Por su parte, Alejandro mantenía un semblante frío e inescrutable, sin mostrar ninguna emoción. Era evidente que no le importaba en absoluto si volvían a ser amigas o no.
Jimena intervino con voz suave: —Rosario, no la presiones. No quiero forzar las cosas, por favor no incomodes a Lucía...
—¡El problema, Jimena, es que eres demasiado buena! —replicó Rosario—. Lucía, a menos que admitas que todavía no puedes superar a Alejandro, no tienes ningún derecho a hacerle esos desplantes a Jimena y tratarla como a un fantasma...
Lucía casi se echa a reír de la rabia.
Quienes han vivido lo suficiente saben que, aunque en la superficie puedan mantener la cordialidad sin pelearse con nadie, en su fuero interno ya le han dicho un adiós definitivo a ciertas personas.
La mayoría de las rupturas de amistad suceden en completo silencio.
Y mucho menos se discuten públicamente.
De hecho, Jimena pensaba exactamente igual; por eso había intentado frenar a Rosario cuando sacó el tema.
—Con quién decido tener una amistad es asunto mío, ¿no creen?
Lucía apenas había soltado la frase cuando su teléfono empezó a sonar...
Al ver que era el gerente de Recursos Humanos, contestó rápidamente.

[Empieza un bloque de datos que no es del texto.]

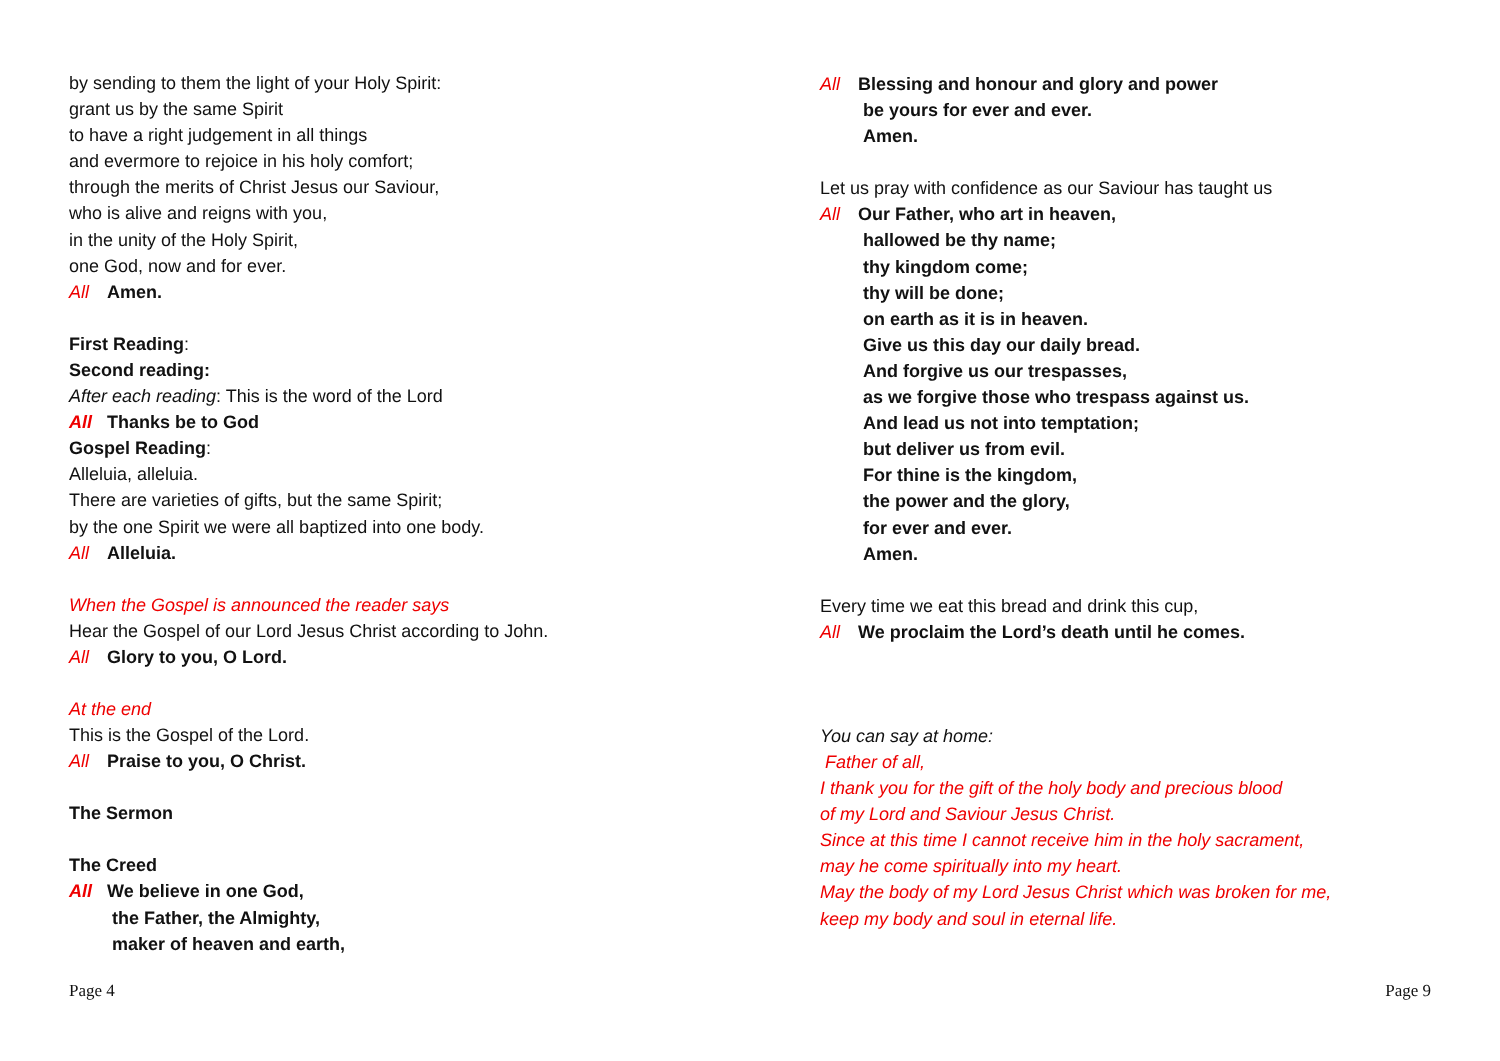by sending to them the light of your Holy Spirit:
grant us by the same Spirit
to have a right judgement in all things
and evermore to rejoice in his holy comfort;
through the merits of Christ Jesus our Saviour,
who is alive and reigns with you,
in the unity of the Holy Spirit,
one God, now and for ever.
All Amen.
First Reading:
Second reading:
After each reading: This is the word of the Lord
All Thanks be to God
Gospel Reading:
Alleluia, alleluia.
There are varieties of gifts, but the same Spirit;
by the one Spirit we were all baptized into one body.
All Alleluia.
When the Gospel is announced the reader says
Hear the Gospel of our Lord Jesus Christ according to John.
All Glory to you, O Lord.
At the end
This is the Gospel of the Lord.
All Praise to you, O Christ.
The Sermon
The Creed
All We believe in one God,
the Father, the Almighty,
maker of heaven and earth,
Page 4
All Blessing and honour and glory and power
be yours for ever and ever.
Amen.
Let us pray with confidence as our Saviour has taught us
All Our Father, who art in heaven,
hallowed be thy name;
thy kingdom come;
thy will be done;
on earth as it is in heaven.
Give us this day our daily bread.
And forgive us our trespasses,
as we forgive those who trespass against us.
And lead us not into temptation;
but deliver us from evil.
For thine is the kingdom,
the power and the glory,
for ever and ever.
Amen.
Every time we eat this bread and drink this cup,
All We proclaim the Lord’s death until he comes.
You can say at home:
Father of all,
I thank you for the gift of the holy body and precious blood
of my Lord and Saviour Jesus Christ.
Since at this time I cannot receive him in the holy sacrament,
may he come spiritually into my heart.
May the body of my Lord Jesus Christ which was broken for me,
keep my body and soul in eternal life.
Page 9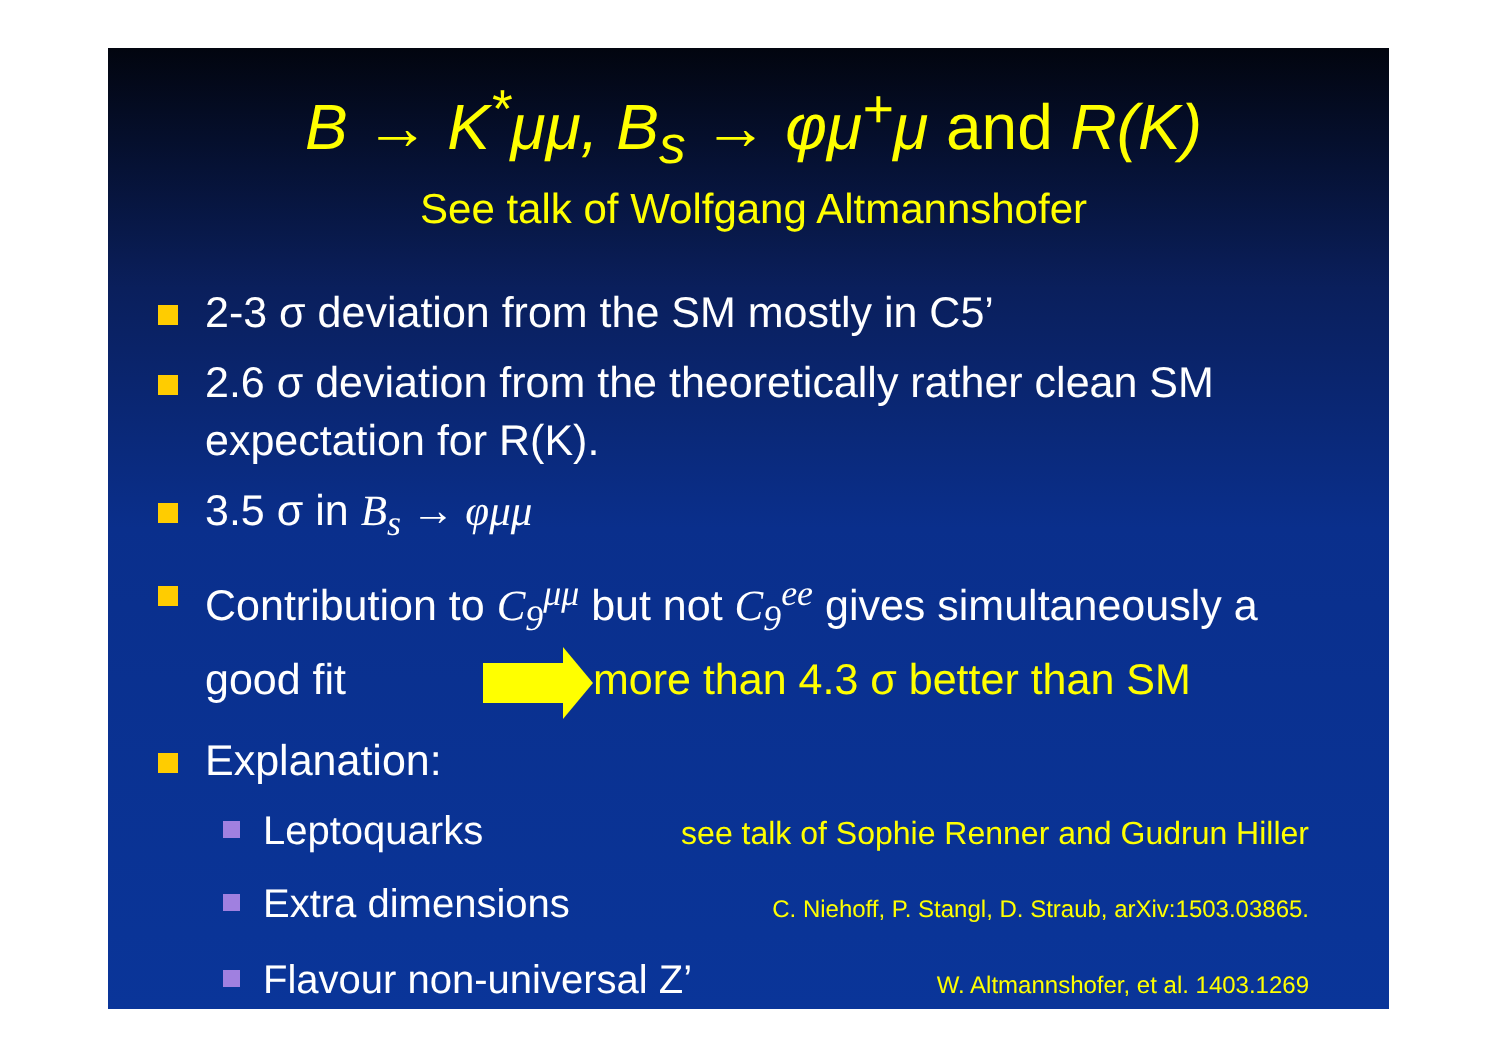B → K<sup>*</sup>μμ, B<sub>s</sub> → φμ<sup>+</sup>μ and R(K)
See talk of Wolfgang Altmannshofer
2-3 σ deviation from the SM mostly in C5’
2.6 σ deviation from the theoretically rather clean SM expectation for R(K).
3.5 σ in B<sub>s</sub> → φμμ
Contribution to C<sub>9</sub><sup>μμ</sup> but not C<sub>9</sub><sup>ee</sup> gives simultaneously a good fit more than 4.3 σ better than SM
Explanation:
Leptoquarks see talk of Sophie Renner and Gudrun Hiller
Extra dimensions C. Niehoff, P. Stangl, D. Straub, arXiv:1503.03865.
Flavour non-universal Z’ W. Altmannshofer, et al. 1403.1269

—Señorita, ese tal Pablo del que nos habló... acaba de venir a postularse.
Lucía se quedó atónita.
En su vida anterior, los productos del Consorcio García estaban tan obsoletos que la competencia los había humillado y arrastrado por el suelo. Esta vez, con el afán de reclutar verdaderos talentos técnicos, Lucía había mejorado radicalmente las ofertas salariales, con la esperanza de atraer a algunos de los mejores ingenieros que en su vida pasada trabajaron para el Grupo Zavala. Sin embargo, había pasado un buen tiempo sin recibir noticias de ellos.
Hasta hoy, que de pronto Recursos Humanos se ponía en contacto con ella.
Lucía se mordió el labio con fuerza, conteniendo la inmensa emoción que le aceleraba el pulso, y dijo con un tono neutral: —Mándame... mándame una foto suya.
Llevaba días revisando montones de currículums. Aunque llegaban muchos, no había rastro de los antiguos subordinados de Alejandro. Que de repente apareciera uno, podía tratarse simplemente de una coincidencia de nombres.
Mientras esperaba la fotografía, Rosario volvió a la carga: —Me enteré de que andas trabajando en el Consorcio García.
Lucía ni se molestó en levantar la mirada. —¿Usas internet por paloma mensajera o qué? ¿Recién te enteras?
—No te des aires de empresaria brillante —se burló Rosario—. Mejor vuelve a jugar tus jueguitos en el celular como hacías antes. Tu padre solo te tiene ahí como la mascota decorativa de la empresa.
—Si decido trabajar o cómo manejo mi carrera, te aseguro que no es asunto tuyo...
¿Sería posible que Lucía realmente hubiera pasado la página?
En cuanto desapareció por la puerta, Lucas soltó un bufido: —¡Diablos! Esta Lucía cada día está más inaguantable, se cree la gran cosa.
Fue entonces cuando la voz de Alejandro rompió el silencio: —Lucas, ¿de dónde sacaste a tu novia?
Su tono era perezoso, como si lo preguntara por pura curiosidad casual.
Lucas dio un respingo. Sabía de sobra que Alejandro no hacía preguntas a la ligera. Lo que en realidad le estaba diciendo era que Rosario era demasiado irritante y ruidosa, y que debía deshacerse de ella de inmediato.
¡Pero si Lucía se la pasaba persiguiéndolo por todas partes parloteando como un loro y a él nunca le había parecido molesto!
No obstante, Rosario, completamente ignorante de la tensión, intervino con inocencia: —Alejandro, Lucas y yo nos conocimos en el cine. Resulta que entramos a ver la misma película y resulta que a él también le encantaba...
Lucas le dio un tirón del brazo a Rosario para que se callara.
Jimena apretó los dedos con fuerza por debajo de la mesa. Acto seguido, le sirvió una porción de comida a Alejandro en su plato y comentó como si nada hubiera pasado: —Este platillo está delicioso.
Alejandro aceptó la comida y no volvió a pronunciar palabra.